Directions.
Your response should be the complete set of records, reproduced exactly.

Data section start

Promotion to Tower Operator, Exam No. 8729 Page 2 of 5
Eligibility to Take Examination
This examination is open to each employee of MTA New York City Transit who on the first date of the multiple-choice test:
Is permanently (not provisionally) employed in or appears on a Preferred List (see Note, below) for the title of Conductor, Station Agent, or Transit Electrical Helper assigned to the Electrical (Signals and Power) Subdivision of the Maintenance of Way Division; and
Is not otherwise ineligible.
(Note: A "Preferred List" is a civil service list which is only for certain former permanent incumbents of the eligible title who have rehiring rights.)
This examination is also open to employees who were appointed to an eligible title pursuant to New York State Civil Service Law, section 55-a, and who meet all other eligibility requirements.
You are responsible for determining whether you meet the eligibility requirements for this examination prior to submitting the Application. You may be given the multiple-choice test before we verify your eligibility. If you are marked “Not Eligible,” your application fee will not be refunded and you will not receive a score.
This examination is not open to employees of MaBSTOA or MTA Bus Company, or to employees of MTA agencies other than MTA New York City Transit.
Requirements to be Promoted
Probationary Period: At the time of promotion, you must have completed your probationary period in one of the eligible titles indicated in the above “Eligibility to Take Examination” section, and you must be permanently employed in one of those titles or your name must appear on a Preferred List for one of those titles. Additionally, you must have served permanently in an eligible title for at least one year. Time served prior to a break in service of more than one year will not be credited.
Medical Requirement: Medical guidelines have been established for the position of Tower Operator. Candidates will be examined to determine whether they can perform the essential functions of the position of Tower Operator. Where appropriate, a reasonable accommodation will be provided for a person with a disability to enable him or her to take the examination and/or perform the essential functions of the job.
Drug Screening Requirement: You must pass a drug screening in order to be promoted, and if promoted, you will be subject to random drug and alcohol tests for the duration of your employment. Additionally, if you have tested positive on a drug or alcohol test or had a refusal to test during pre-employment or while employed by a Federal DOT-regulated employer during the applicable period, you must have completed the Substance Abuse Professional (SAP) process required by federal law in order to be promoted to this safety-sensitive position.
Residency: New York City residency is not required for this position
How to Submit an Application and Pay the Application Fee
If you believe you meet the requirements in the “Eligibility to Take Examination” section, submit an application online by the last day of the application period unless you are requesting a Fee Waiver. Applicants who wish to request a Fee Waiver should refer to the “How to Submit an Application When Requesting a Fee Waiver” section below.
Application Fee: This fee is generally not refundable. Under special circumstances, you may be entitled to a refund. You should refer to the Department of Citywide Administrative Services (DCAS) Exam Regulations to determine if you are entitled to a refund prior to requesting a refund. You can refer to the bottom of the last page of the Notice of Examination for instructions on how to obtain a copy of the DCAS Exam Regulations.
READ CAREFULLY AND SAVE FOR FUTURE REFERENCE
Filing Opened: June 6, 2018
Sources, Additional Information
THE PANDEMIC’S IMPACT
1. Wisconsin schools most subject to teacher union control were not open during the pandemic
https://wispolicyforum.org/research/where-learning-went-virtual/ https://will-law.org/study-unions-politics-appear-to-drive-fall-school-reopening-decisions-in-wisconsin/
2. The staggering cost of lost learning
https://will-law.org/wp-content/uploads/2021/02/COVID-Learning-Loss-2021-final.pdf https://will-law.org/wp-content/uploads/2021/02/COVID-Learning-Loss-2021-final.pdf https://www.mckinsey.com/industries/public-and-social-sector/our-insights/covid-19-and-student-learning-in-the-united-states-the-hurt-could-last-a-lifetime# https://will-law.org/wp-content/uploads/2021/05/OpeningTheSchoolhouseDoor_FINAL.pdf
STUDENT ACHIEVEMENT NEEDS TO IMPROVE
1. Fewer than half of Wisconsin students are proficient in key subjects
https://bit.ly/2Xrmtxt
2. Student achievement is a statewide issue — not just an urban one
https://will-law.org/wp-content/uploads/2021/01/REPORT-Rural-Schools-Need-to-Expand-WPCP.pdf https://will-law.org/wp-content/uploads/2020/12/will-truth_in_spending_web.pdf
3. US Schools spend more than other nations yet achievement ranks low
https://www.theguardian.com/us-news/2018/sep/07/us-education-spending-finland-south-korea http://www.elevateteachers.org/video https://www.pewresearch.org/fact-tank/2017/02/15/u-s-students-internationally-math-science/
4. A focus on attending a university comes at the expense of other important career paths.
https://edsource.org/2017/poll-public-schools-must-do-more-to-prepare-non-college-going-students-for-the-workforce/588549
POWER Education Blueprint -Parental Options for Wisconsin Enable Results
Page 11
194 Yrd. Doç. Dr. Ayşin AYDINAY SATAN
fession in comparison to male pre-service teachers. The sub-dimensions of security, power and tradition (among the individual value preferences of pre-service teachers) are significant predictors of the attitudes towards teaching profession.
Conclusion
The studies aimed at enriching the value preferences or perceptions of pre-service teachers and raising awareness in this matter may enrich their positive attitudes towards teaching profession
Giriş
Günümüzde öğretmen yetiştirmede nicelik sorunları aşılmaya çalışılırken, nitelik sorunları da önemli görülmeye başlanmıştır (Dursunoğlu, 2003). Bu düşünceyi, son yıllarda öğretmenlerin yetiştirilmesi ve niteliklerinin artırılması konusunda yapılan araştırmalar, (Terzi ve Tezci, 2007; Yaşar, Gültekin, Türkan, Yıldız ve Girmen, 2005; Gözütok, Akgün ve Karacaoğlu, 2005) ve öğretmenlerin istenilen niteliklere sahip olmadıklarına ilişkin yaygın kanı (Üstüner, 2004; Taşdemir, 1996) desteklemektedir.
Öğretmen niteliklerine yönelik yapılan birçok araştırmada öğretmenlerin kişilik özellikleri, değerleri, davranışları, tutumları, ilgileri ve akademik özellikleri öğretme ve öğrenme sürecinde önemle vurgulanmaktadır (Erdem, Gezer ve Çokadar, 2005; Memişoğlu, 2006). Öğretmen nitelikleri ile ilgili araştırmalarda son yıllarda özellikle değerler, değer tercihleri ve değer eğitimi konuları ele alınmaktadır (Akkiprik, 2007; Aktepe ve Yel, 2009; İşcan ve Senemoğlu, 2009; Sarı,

Data section end

Written solution.
Promotion to Tower Operator, Exam No. 8729 Page 2 of 5
Eligibility to Take Examination
This examination is open to each employee of MTA New York City Transit who on the first date of the multiple-choice test:
Is permanently (not provisionally) employed in or appears on a Preferred List (see Note, below) for the title of Conductor, Station Agent, or Transit Electrical Helper assigned to the Electrical (Signals and Power) Subdivision of the Maintenance of Way Division; and
Is not otherwise ineligible.
(Note: A "Preferred List" is a civil service list which is only for certain former permanent incumbents of the eligible title who have rehiring rights.)
This examination is also open to employees who were appointed to an eligible title pursuant to New York State Civil Service Law, section 55-a, and who meet all other eligibility requirements.
You are responsible for determining whether you meet the eligibility requirements for this examination prior to submitting the Application. You may be given the multiple-choice test before we verify your eligibility. If you are marked “Not Eligible,” your application fee will not be refunded and you will not receive a score.
This examination is not open to employees of MaBSTOA or MTA Bus Company, or to employees of MTA agencies other than MTA New York City Transit.
Requirements to be Promoted
Probationary Period: At the time of promotion, you must have completed your probationary period in one of the eligible titles indicated in the above “Eligibility to Take Examination” section, and you must be permanently employed in one of those titles or your name must appear on a Preferred List for one of those titles. Additionally, you must have served permanently in an eligible title for at least one year. Time served prior to a break in service of more than one year will not be credited.
Medical Requirement: Medical guidelines have been established for the position of Tower Operator. Candidates will be examined to determine whether they can perform the essential functions of the position of Tower Operator. Where appropriate, a reasonable accommodation will be provided for a person with a disability to enable him or her to take the examination and/or perform the essential functions of the job.
Drug Screening Requirement: You must pass a drug screening in order to be promoted, and if promoted, you will be subject to random drug and alcohol tests for the duration of your employment. Additionally, if you have tested positive on a drug or alcohol test or had a refusal to test during pre-employment or while employed by a Federal DOT-regulated employer during the applicable period, you must have completed the Substance Abuse Professional (SAP) process required by federal law in order to be promoted to this safety-sensitive position.
Residency: New York City residency is not required for this position
How to Submit an Application and Pay the Application Fee
If you believe you meet the requirements in the “Eligibility to Take Examination” section, submit an application online by the last day of the application period unless you are requesting a Fee Waiver. Applicants who wish to request a Fee Waiver should refer to the “How to Submit an Application When Requesting a Fee Waiver” section below.
Application Fee: This fee is generally not refundable. Under special circumstances, you may be entitled to a refund. You should refer to the Department of Citywide Administrative Services (DCAS) Exam Regulations to determine if you are entitled to a refund prior to requesting a refund. You can refer to the bottom of the last page of the Notice of Examination for instructions on how to obtain a copy of the DCAS Exam Regulations.
READ CAREFULLY AND SAVE FOR FUTURE REFERENCE
Filing Opened: June 6, 2018
Sources, Additional Information
THE PANDEMIC’S IMPACT
1. Wisconsin schools most subject to teacher union control were not open during the pandemic
https://wispolicyforum.org/research/where-learning-went-virtual/ https://will-law.org/study-unions-politics-appear-to-drive-fall-school-reopening-decisions-in-wisconsin/
2. The staggering cost of lost learning
https://will-law.org/wp-content/uploads/2021/02/COVID-Learning-Loss-2021-final.pdf https://will-law.org/wp-content/uploads/2021/02/COVID-Learning-Loss-2021-final.pdf https://www.mckinsey.com/industries/public-and-social-sector/our-insights/covid-19-and-student-learning-in-the-united-states-the-hurt-could-last-a-lifetime# https://will-law.org/wp-content/uploads/2021/05/OpeningTheSchoolhouseDoor_FINAL.pdf
STUDENT ACHIEVEMENT NEEDS TO IMPROVE
1. Fewer than half of Wisconsin students are proficient in key subjects
https://bit.ly/2Xrmtxt
2. Student achievement is a statewide issue — not just an urban one
https://will-law.org/wp-content/uploads/2021/01/REPORT-Rural-Schools-Need-to-Expand-WPCP.pdf https://will-law.org/wp-content/uploads/2020/12/will-truth_in_spending_web.pdf
3. US Schools spend more than other nations yet achievement ranks low
https://www.theguardian.com/us-news/2018/sep/07/us-education-spending-finland-south-korea http://www.elevateteachers.org/video https://www.pewresearch.org/fact-tank/2017/02/15/u-s-students-internationally-math-science/
4. A focus on attending a university comes at the expense of other important career paths.
https://edsource.org/2017/poll-public-schools-must-do-more-to-prepare-non-college-going-students-for-the-workforce/588549
POWER Education Blueprint -Parental Options for Wisconsin Enable Results
Page 11
194 Yrd. Doç. Dr. Ayşin AYDINAY SATAN
fession in comparison to male pre-service teachers. The sub-dimensions of security, power and tradition (among the individual value preferences of pre-service teachers) are significant predictors of the attitudes towards teaching profession.
Conclusion
The studies aimed at enriching the value preferences or perceptions of pre-service teachers and raising awareness in this matter may enrich their positive attitudes towards teaching profession
Giriş
Günümüzde öğretmen yetiştirmede nicelik sorunları aşılmaya çalışılırken, nitelik sorunları da önemli görülmeye başlanmıştır (Dursunoğlu, 2003). Bu düşünceyi, son yıllarda öğretmenlerin yetiştirilmesi ve niteliklerinin artırılması konusunda yapılan araştırmalar, (Terzi ve Tezci, 2007; Yaşar, Gültekin, Türkan, Yıldız ve Girmen, 2005; Gözütok, Akgün ve Karacaoğlu, 2005) ve öğretmenlerin istenilen niteliklere sahip olmadıklarına ilişkin yaygın kanı (Üstüner, 2004; Taşdemir, 1996) desteklemektedir.
Öğretmen niteliklerine yönelik yapılan birçok araştırmada öğretmenlerin kişilik özellikleri, değerleri, davranışları, tutumları, ilgileri ve akademik özellikleri öğretme ve öğrenme sürecinde önemle vurgulanmaktadır (Erdem, Gezer ve Çokadar, 2005; Memişoğlu, 2006). Öğretmen nitelikleri ile ilgili araştırmalarda son yıllarda özellikle değerler, değer tercihleri ve değer eğitimi konuları ele alınmaktadır (Akkiprik, 2007; Aktepe ve Yel, 2009; İşcan ve Senemoğlu, 2009; Sarı,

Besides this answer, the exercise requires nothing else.